### SOURCE PASSAGE
* * * * * * * * *

With a stunning bridge above and wooded patches to its sides, the short stretch of State Route 163 through Balboa Park caught the attention of a president, the Frommer’s tour book says.

It’s “the most beautiful highway I’ve ever seen,” President John F. Kennedy supposedly declared upon seeing the road during his 1963 visit.

That’s fine praise from a worldly man who was known for, um, appreciating beauty. The quote adds to the luster of the highway, which still has a vocal band of defenders almost five decades after Kennedy took a ride down it. (Last week, several of our readers took issue with Caltrans over what they call shoddy maintenance of the road’s median.)

But did Kennedy actually say he’d never seen a more beautiful highway? While the comment appears in both modern-day newspapers and tour books, evidence that actually he said it remains elusive.

One thing is clear: Kennedy was here in June 1963, just five months before his death, and he rode down the highway on his way to appear in an open car in a motorcade that drew an estimated 250,000 onlookers.

Kennedy, the sixth president to visit San Diego, was in town to make a speech and accept an honorary degree at a school then known as San Diego State College.

The county, then one of the most Republican in the state, supported Richard Nixon over Kennedy in 1960 by a margin of 56 percent to 43 percent. But president still had plenty of local fans who came out in droves to watch his motorcade travel down El Cajon Boulevard from Hillcrest’s Park Boulevard to what’s now San Diego State University on the eastern edge of town. (Read more about the motorcade below.)

First, though, Kennedy had to get there from Lindbergh Field. He rode on what are now Pacific Highway, Interstate 5 and Route 163 (then known as the Cabrillo Highway).

* * * * * * * * *

### GIVEN DATA
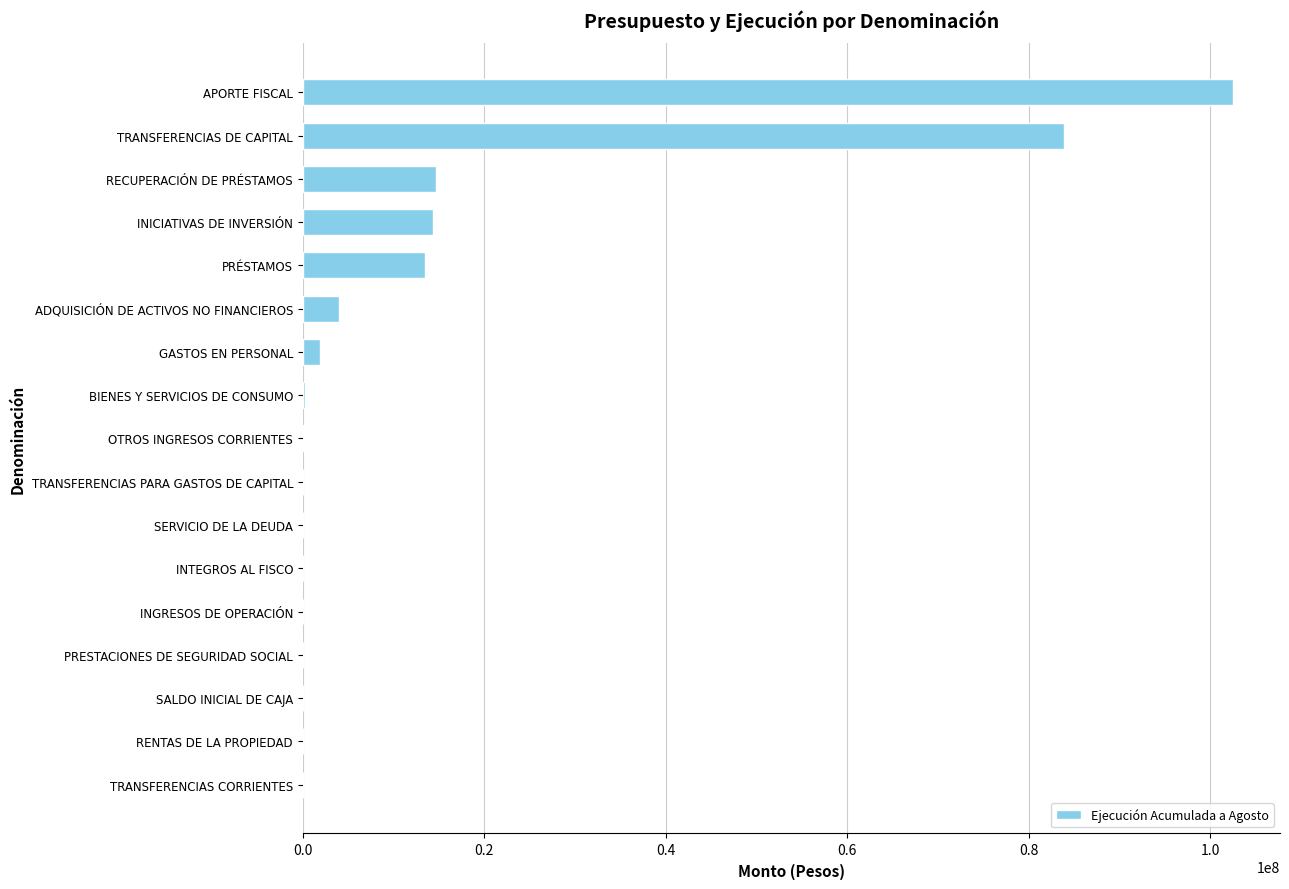

Where is the data nearest to the value 51281215?

TRANSFERENCIAS DE CAPITAL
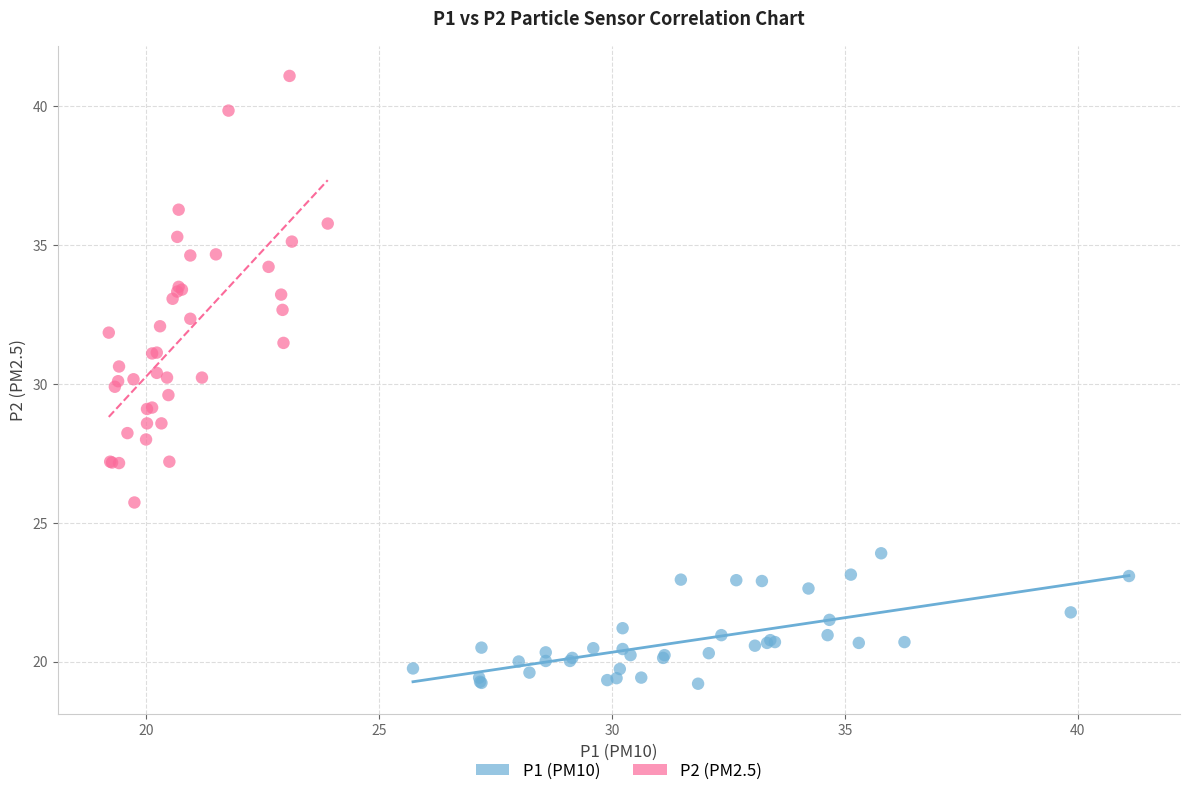

Which series reaches the maximum Y coordinate?

P2 (PM2.5)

* * * * * * * * *

### EXERCISE INSTRUCTIONS
• a. Retype the Kennedy highway passage from "With a stunning" to "his 1963 visit." word for word.
• b. Extend the passage about Kennedy's 1963 ride on State Route 163, picking up after its last sentence.

### SOLVED TASKS
• a.
With a stunning bridge above and wooded patches to its sides, the short stretch of State Route 163 through Balboa Park caught the attention of a president, the Frommer’s tour book says.

It’s “the most beautiful highway I’ve ever seen,” President John F. Kennedy supposedly declared upon seeing the road during his 1963 visit.

• b.
Hundreds of journalists tracked his every move during his visit, which garnered extensive coverage in The San Diego Union and Evening Tribune. But I couldn’t find the quote about the highway in the local stories.

The local Caltrans office doesn’t know where the quote came from, nor does a librarian who pored over files at the Caltrans library in Sacramento. A check of Google Books (a handy database of thousands of books) didn’t turn up the JFK quote outside of several recent editions of the Frommer’s tourbook; the author of 2011 edition told me the quote came from previous versions and could use some double-checking.

The first reference to the quote I could find is from a 1996 travel story in the Fresno Bee, which called it a “local legend.”

So where did the quote come from? Maybe Jacob Dekema actually said it and it got put in Kennedy’s mouth. A website about roads quotes the head of Caltrans in the San Diego region from 1955-1980 as saying the stretch through the park is “the most beautiful parkway in the United States.”

I called Dekema, who’s 95 years old. He hadn’t heard of the Kennedy quote and couldn’t shed any light on whether it’s real. But he said the roadway is indeed beautiful, the product of landscaping that turned a desert canyon into a lush (for Southern California, at least) stretch of greenery.

I asked him if it’s his favorite highway. Nope, he said, it’s not. That distinction goes to Interstate 805, which happens to be named after him.

♦♦♦

If you can help me confirm JFK’s alleged quote about Route 163, drop me a line.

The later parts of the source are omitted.